A bucket by Marcus Derrickson put the game within two scores, or one if a three point shooter gets fouled.
In a confusing set of circumstances, Georgetown fouled Marcus Foster with 51 seconds left. Marcus Foster is a good free throw shooter. There were better options. Coach Ewing seemed to think so as well.
Foster made both.
TOBY! Hegner then got a block on the other end, Foster made a couple free throws on the returning end, and the game came to its rightful conclusion with the Bluejays coming away with a victory.

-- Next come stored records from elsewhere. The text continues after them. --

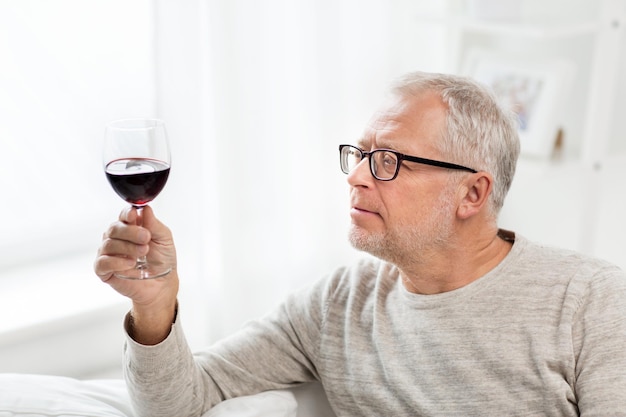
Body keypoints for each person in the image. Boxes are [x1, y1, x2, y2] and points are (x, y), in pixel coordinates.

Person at [94, 71, 626, 416]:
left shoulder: (592, 302)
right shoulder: (337, 306)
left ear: (471, 193)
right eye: (361, 154)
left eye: (389, 161)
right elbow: (179, 404)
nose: (357, 178)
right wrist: (155, 306)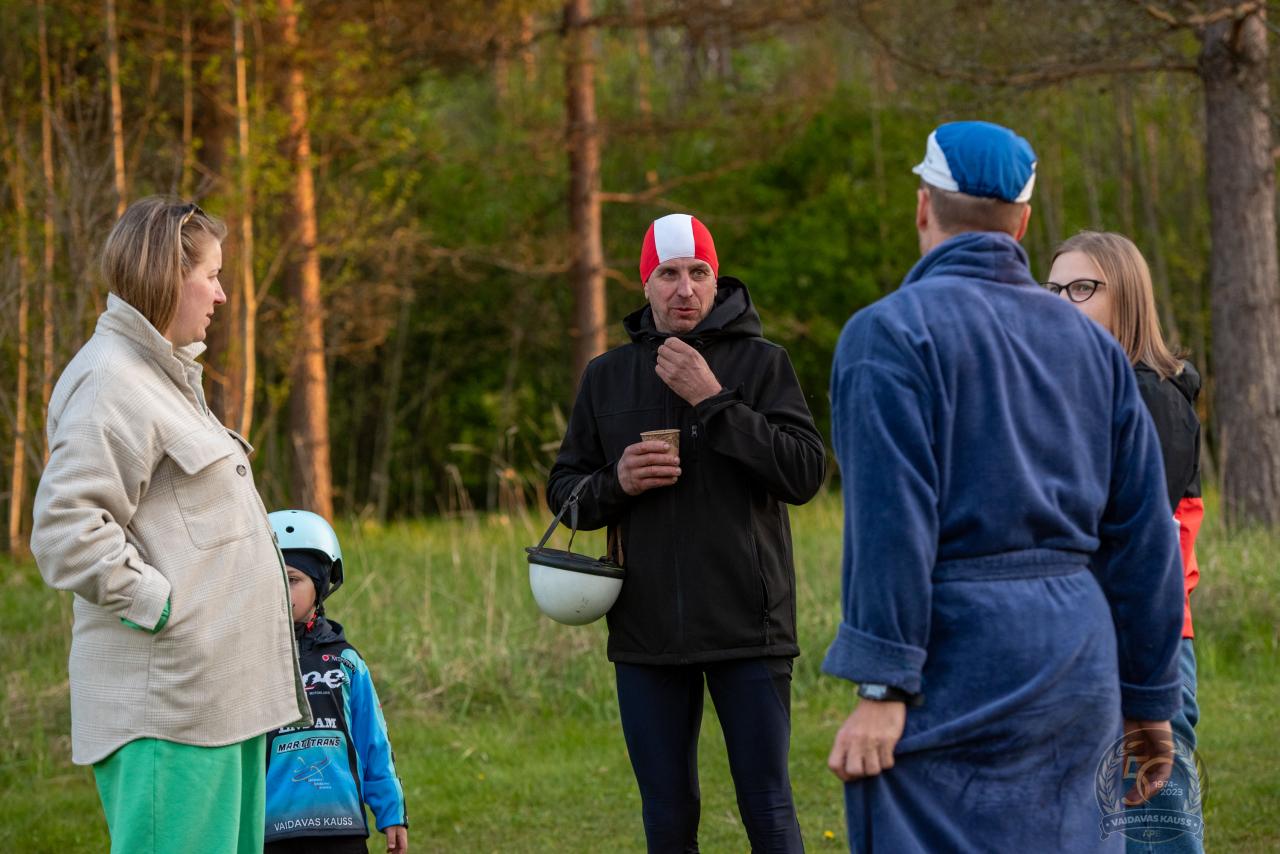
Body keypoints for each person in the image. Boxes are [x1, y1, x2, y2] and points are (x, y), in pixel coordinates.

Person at [822, 122, 1185, 852]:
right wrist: (1150, 697)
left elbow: (892, 522)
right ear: (1021, 223)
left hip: (954, 657)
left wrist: (884, 684)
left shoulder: (888, 334)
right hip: (1077, 659)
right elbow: (1145, 536)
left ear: (923, 207)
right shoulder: (1093, 348)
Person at [31, 197, 309, 853]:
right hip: (170, 710)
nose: (221, 294)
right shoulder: (111, 380)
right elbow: (67, 528)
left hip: (220, 704)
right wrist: (162, 606)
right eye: (211, 276)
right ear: (167, 277)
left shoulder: (163, 378)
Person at [547, 213, 825, 852]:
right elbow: (564, 494)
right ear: (644, 284)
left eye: (699, 273)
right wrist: (617, 480)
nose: (685, 289)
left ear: (716, 280)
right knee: (668, 817)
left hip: (749, 626)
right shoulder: (606, 376)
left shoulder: (763, 363)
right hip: (647, 633)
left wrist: (714, 400)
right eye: (668, 274)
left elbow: (804, 474)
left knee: (769, 810)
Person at [1047, 231, 1204, 853]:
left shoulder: (1149, 395)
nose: (1062, 301)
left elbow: (1141, 547)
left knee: (1152, 832)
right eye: (1053, 288)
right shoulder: (1079, 392)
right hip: (1087, 638)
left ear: (1128, 298)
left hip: (1145, 644)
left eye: (1083, 288)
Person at [264, 510, 408, 854]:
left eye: (292, 579)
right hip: (270, 830)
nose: (280, 589)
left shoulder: (346, 661)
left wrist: (391, 812)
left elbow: (374, 741)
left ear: (320, 584)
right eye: (270, 577)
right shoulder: (249, 662)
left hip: (342, 828)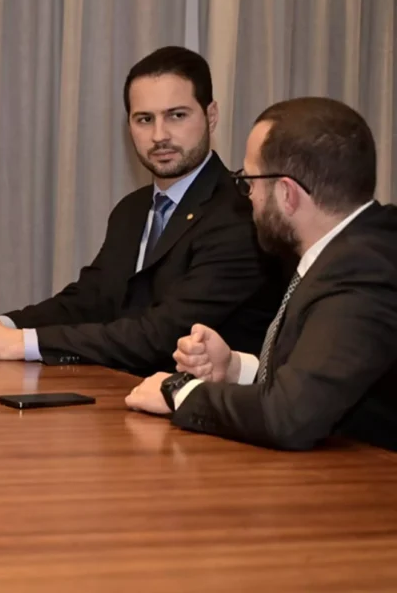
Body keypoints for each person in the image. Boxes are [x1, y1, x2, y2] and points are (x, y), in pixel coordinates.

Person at [0, 46, 284, 375]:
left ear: (211, 116)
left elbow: (160, 335)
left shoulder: (241, 213)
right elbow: (89, 300)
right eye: (144, 119)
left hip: (203, 416)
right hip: (121, 396)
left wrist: (16, 343)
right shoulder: (133, 209)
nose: (159, 136)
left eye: (176, 115)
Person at [126, 97, 397, 451]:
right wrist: (236, 368)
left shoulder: (366, 270)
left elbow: (291, 416)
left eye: (249, 181)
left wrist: (179, 391)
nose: (248, 196)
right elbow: (325, 381)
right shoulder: (349, 251)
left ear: (287, 194)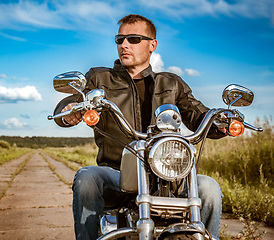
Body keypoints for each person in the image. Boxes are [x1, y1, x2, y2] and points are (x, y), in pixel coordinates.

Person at [53, 14, 225, 240]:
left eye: (133, 39)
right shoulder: (100, 78)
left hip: (166, 176)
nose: (124, 45)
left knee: (209, 188)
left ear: (152, 44)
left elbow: (198, 114)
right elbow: (69, 104)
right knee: (87, 178)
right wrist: (71, 110)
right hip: (116, 173)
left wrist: (221, 122)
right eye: (119, 39)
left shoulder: (171, 83)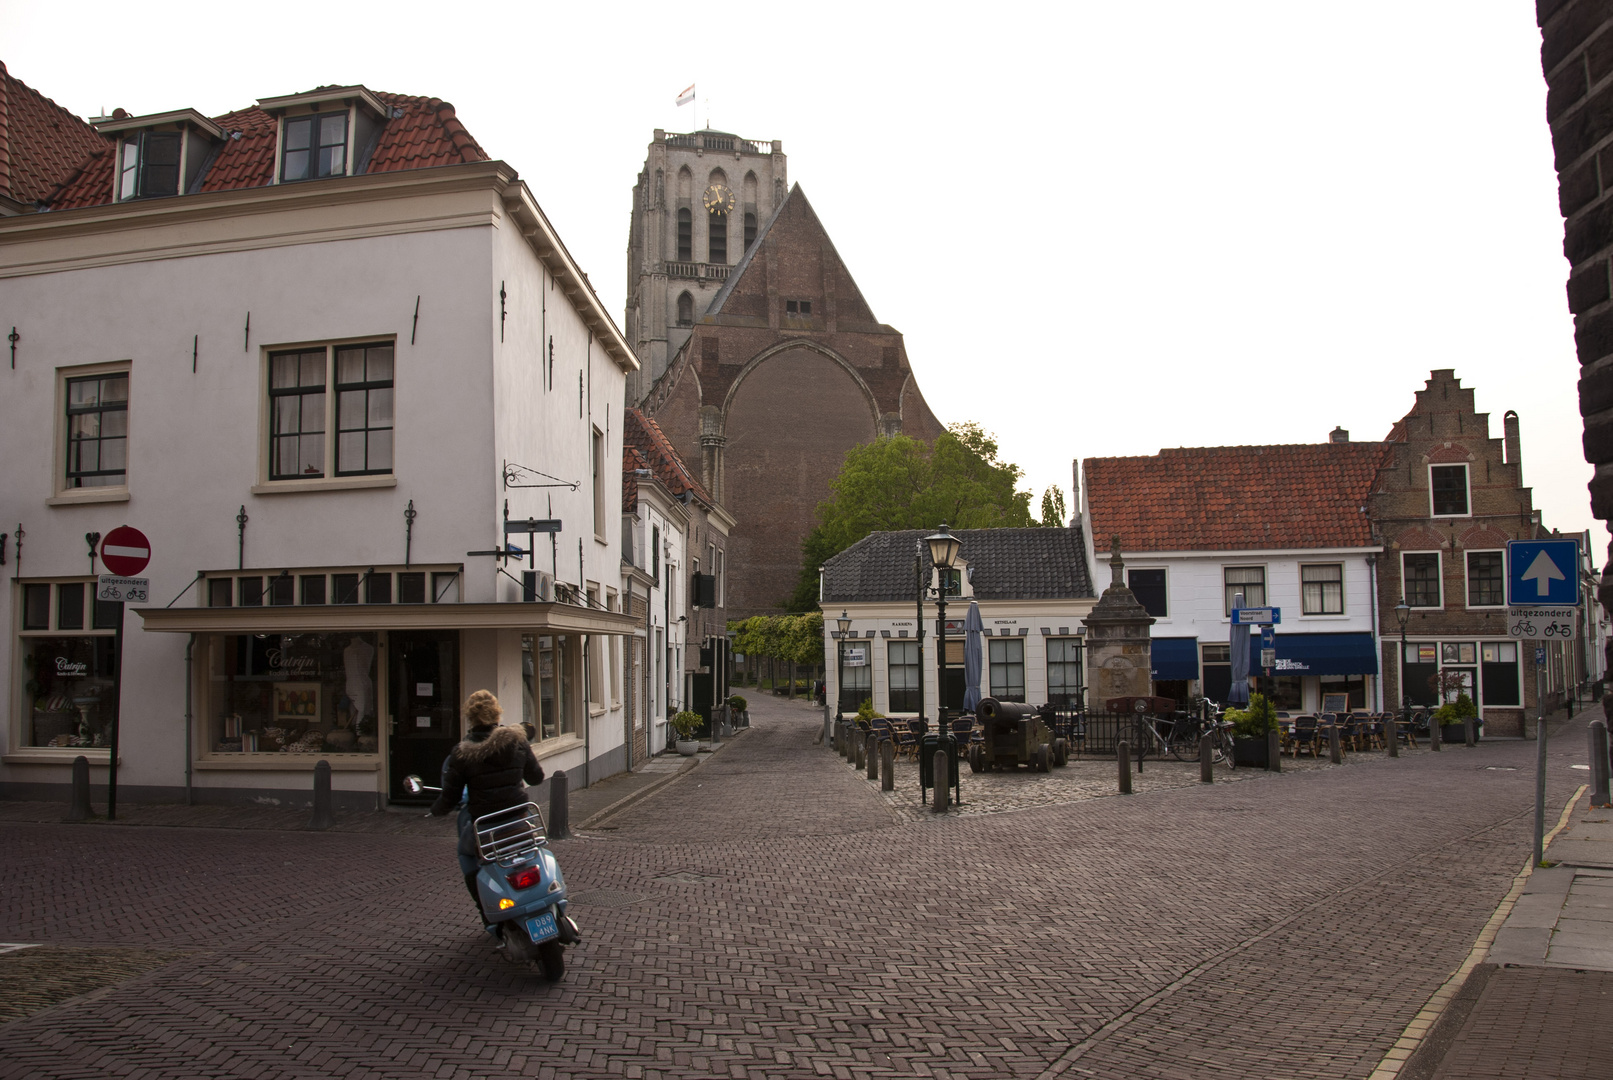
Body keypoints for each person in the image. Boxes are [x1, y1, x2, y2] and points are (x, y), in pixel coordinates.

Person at [428, 690, 544, 917]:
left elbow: (450, 797)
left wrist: (436, 809)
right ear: (497, 713)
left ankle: (483, 908)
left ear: (470, 717)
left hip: (486, 828)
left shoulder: (462, 754)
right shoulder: (517, 741)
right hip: (519, 820)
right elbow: (536, 778)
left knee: (465, 852)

Except, things can never be that easy. On the other end, Foster fouled Marcus Derrickson... while Derrickson was shooting a three. Derrickson proceeded to make all three free throws, closing the gap to just 5 points at 80-75. Georgetown then proceeded to foul Davion Mintz before the ball was inbounded, saving time on the clock with 31 seconds.
Mintz made both. 82-75.
Jahvon Blair then forced a three pointer on the other end, burning 14 valuable seconds off the clock, and the ball whirled around the tin but popped out at the last second. No good, Mintz gets the rebound, and gets two more free throws.
He missed the first, made the second.
On the other end, Khyri Thomas stole the ball from Jamorko Pickett. He was fouled, and went to the line and made both. 85-75.
Jonathan Mulmore then scored on the return. It didn’t matter.
Marcus Foster finished with a shitload of points. The young Aussie finished with two points.
The young Aussie’s name is Jacob Epperson.